The helicopters were on a nighttime training mission at the time of the crash. At the Pentagon, a spokesman, Lt. Cmdr. Joe Carpenter, said Friday that there was no indication of hostile fire.
Members of the Djiboutian military who were near the impact site were able to rescue two injured crew members, according to the Combined Joint Task Force Horn of Africa.
The Combined Joint Task Force-Horn of Africa, set up in the former French colony in June 2002, is responsible for fighting terrorism in nine countries in the region: Djibouti, Eritrea, Ethiopia, Sudan, Kenya, Tanzania, Uganda and Somalia in Africa and Yemen on the southwestern corner of the Arabian Peninsula.
The helicopters are part of the HMH 464 squadron based at Marine Corps Air Station New River in Jacksonville, N.C.
The CH-53E Super Stallion, valued at $26 million per aircraft, has been in service with the Marine Corps since 1981. Its main role is to transport heavy equipment and supplies during the ship-to-shore movement of an amphibious assault and during subsequent operations ashore. It is made by Sikorsky Aircraft and powered by three turboshaft engines.
The impoverished region, which is home to many Muslims, is a well-established recruiting ground for terrorist groups and U.S. officials describe it as a critical theater in the fight against terrorism.

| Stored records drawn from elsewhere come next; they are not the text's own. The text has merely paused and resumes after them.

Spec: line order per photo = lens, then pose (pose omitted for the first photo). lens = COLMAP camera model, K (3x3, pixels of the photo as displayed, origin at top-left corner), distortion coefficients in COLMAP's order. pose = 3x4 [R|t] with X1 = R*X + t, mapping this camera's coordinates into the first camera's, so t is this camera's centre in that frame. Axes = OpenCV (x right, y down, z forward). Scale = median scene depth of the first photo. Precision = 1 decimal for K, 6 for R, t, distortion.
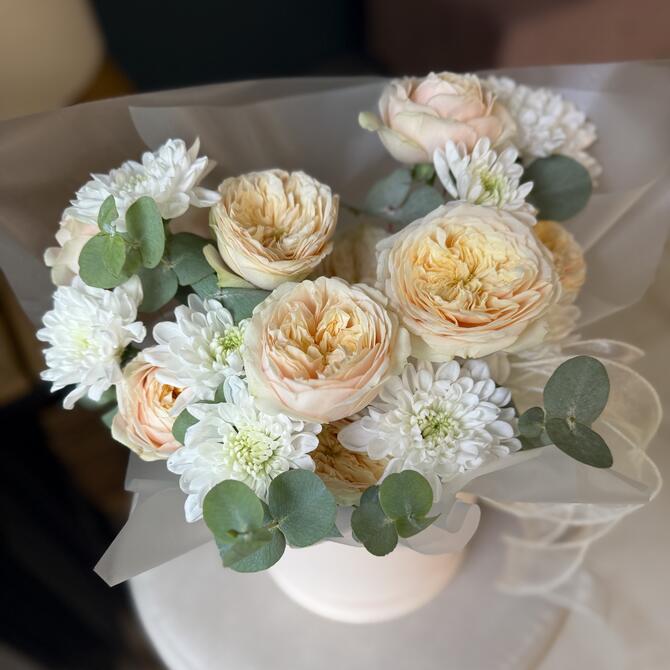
lens RADIAL K [[663.3, 0, 337.8], [0, 663.3, 383.7], [0, 0, 1]] dist [0.161682, -0.465156]
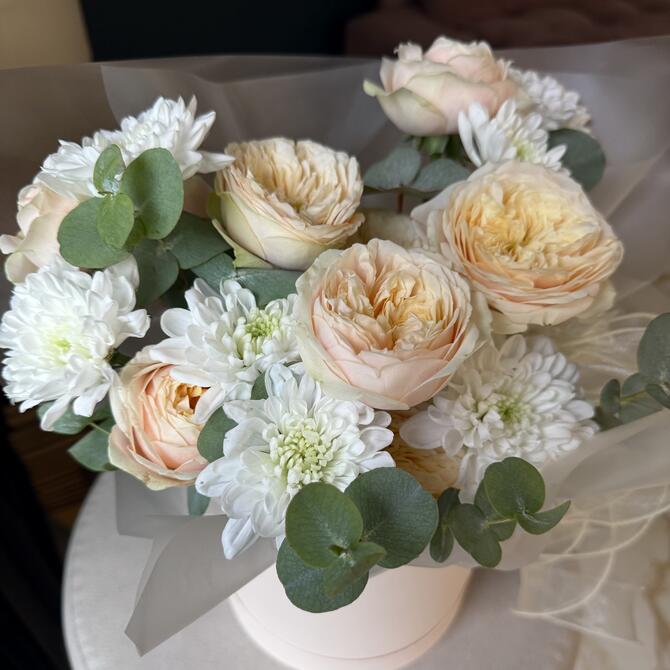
lens RADIAL K [[667.6, 0, 336.1], [0, 667.6, 370.7], [0, 0, 1]] dist [0.159985, -0.489600]
pose [[0.979723, -0.068060, 0.188445, -0.225058], [0.089589, 0.990086, -0.108183, 0.084563], [-0.179214, 0.122872, 0.976107, 0.191557]]
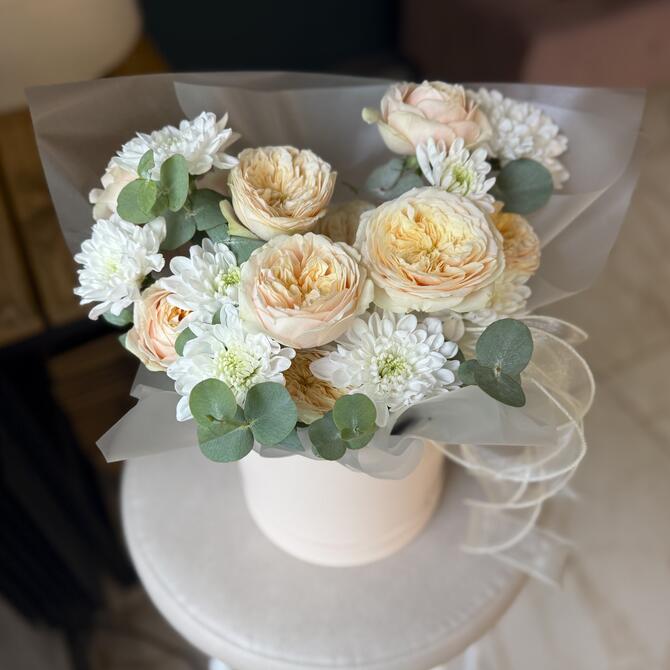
lens RADIAL K [[696.8, 0, 344.4], [0, 696.8, 335.6], [0, 0, 1]] dist [0.172821, -0.412229]
pose [[0.992959, 0.113905, -0.032534, 0.096389], [-0.115898, 0.990936, -0.067916, 0.102343], [0.024503, 0.071209, 0.997160, -0.262006]]
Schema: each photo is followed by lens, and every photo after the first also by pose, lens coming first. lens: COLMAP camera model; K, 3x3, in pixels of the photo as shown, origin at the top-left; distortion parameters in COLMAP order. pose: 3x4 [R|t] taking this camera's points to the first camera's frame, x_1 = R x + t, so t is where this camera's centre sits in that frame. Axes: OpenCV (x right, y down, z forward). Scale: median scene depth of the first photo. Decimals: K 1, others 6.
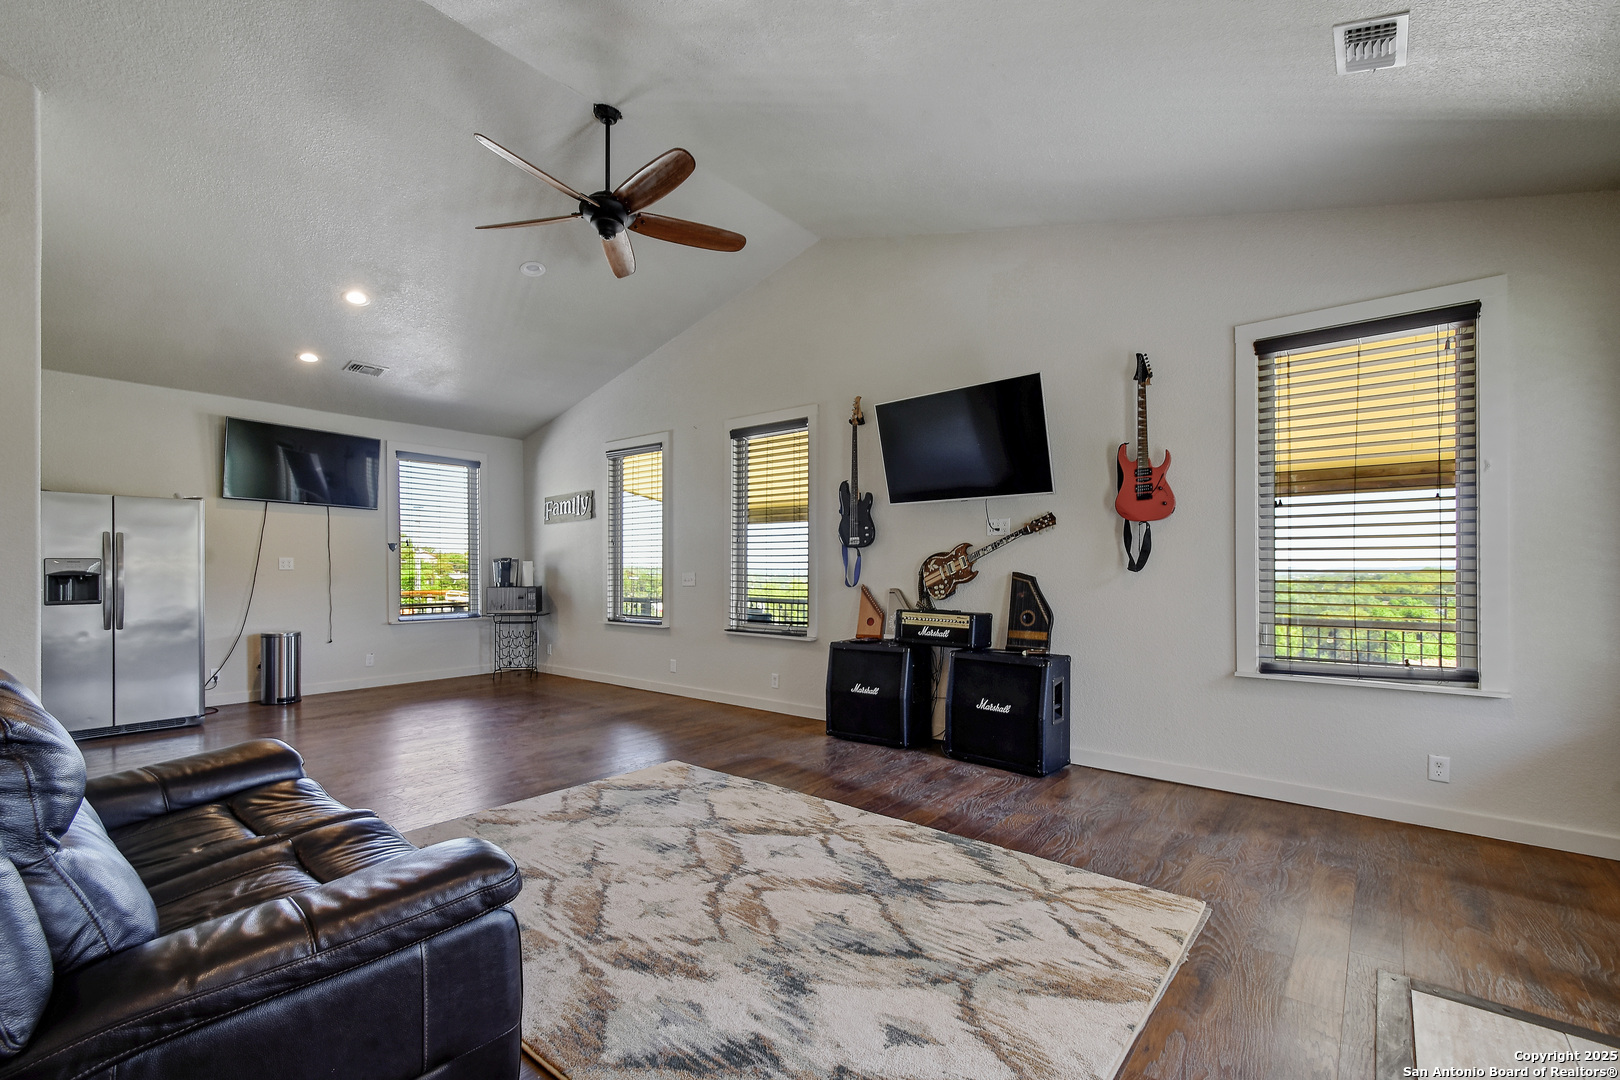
lens RADIAL K [[708.6, 0, 801.8], [0, 708.6, 567.6], [0, 0, 1]] dist [0.005960, -0.000352]
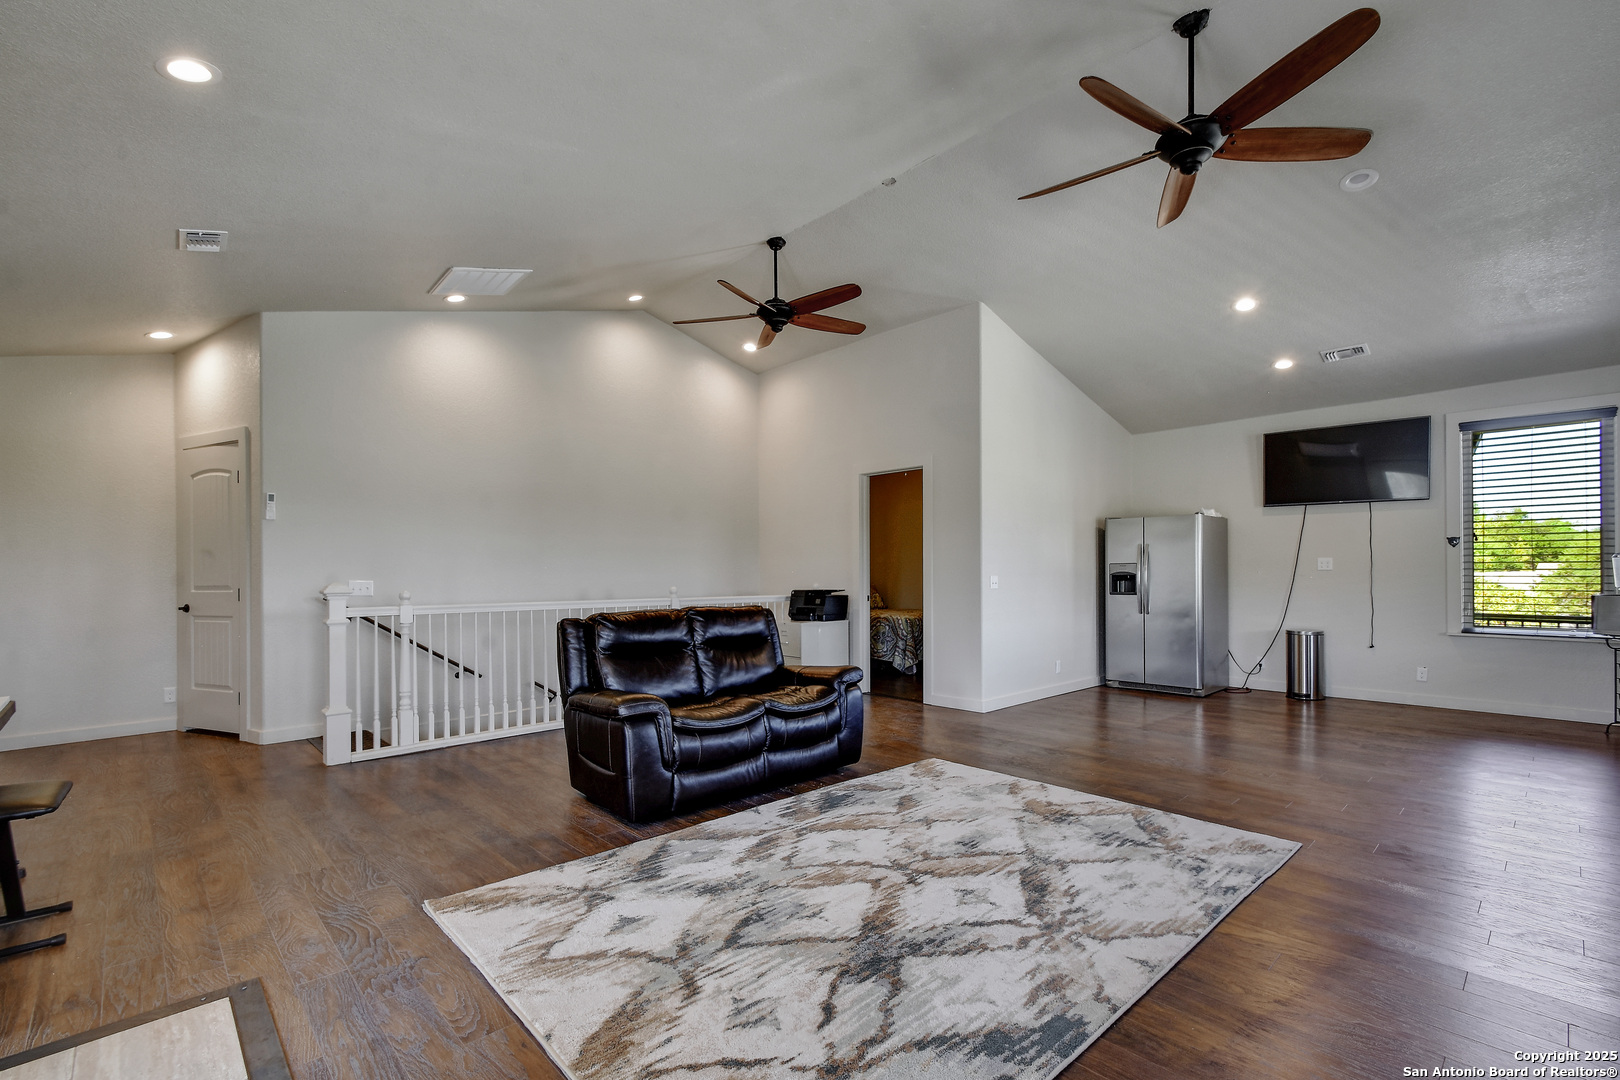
lens RADIAL K [[708.6, 0, 801.8], [0, 708.6, 567.6], [0, 0, 1]] dist [0.005960, -0.000352]
pose [[-0.133110, -0.009146, -0.991059, 0.854015], [0.008655, 0.999909, -0.010390, 0.008403], [0.991063, -0.009960, -0.133019, 0.909620]]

The region has already suffered four terrorist attacks, all either claimed by -- or attributed to -- Osama bin Laden's al-Qaida terrorist network. In August 1998, car bombs destroyed the U.S. embassies in Kenya and Tanzania; in October 2000 suicide bombers attacked the USS Cole while it was refueling in Yemen; and in November 2002 attackers tried to shoot down an Israeli airliner minutes before a car bomb destroyed a hotel on Kenya's coast.